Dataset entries
'''
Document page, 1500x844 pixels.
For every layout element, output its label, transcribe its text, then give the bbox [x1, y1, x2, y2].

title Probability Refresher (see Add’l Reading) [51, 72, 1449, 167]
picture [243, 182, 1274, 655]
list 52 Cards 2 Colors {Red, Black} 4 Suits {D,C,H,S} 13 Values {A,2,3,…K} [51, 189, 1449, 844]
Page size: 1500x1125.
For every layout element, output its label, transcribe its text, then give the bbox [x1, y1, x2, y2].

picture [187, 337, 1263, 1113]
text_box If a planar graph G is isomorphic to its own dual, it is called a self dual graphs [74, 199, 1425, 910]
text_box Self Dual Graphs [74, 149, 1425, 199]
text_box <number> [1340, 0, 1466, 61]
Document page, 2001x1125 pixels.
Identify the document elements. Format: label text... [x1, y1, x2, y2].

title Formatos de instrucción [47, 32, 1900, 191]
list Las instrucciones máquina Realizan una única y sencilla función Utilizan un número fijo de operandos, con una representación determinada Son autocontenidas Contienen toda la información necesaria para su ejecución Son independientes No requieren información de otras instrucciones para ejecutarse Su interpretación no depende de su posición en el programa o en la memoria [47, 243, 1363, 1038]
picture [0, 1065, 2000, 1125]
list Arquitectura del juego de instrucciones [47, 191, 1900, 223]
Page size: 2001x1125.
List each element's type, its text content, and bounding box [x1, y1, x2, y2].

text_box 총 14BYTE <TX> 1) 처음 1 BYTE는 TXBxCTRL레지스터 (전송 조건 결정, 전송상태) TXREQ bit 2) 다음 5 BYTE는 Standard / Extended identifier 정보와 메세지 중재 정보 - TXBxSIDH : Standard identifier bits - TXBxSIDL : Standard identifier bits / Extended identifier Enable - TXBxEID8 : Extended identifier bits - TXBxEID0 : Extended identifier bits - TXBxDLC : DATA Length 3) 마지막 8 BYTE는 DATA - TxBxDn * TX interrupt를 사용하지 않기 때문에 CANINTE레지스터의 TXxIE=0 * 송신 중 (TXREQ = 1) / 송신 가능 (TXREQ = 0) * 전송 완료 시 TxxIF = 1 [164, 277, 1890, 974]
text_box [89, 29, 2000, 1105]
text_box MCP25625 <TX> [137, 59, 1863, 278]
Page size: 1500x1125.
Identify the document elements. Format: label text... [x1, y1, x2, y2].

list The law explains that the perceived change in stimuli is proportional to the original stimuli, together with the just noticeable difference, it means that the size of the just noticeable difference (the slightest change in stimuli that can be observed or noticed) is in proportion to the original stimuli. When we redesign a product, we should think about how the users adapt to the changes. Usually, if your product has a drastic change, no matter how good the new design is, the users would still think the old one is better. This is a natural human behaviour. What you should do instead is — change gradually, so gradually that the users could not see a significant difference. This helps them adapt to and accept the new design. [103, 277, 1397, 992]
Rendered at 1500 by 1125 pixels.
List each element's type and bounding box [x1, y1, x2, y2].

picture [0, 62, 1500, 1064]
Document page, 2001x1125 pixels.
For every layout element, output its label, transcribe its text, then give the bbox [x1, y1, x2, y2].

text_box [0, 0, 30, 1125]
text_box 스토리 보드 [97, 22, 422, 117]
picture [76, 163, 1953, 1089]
'''
In the records above, each line with the string "pixels" should be copied.

Document page, 1500x844 pixels.
Document page, 2001x1125 pixels.
Rendered at 1500 by 1125 pixels.
Document page, 2001x1125 pixels.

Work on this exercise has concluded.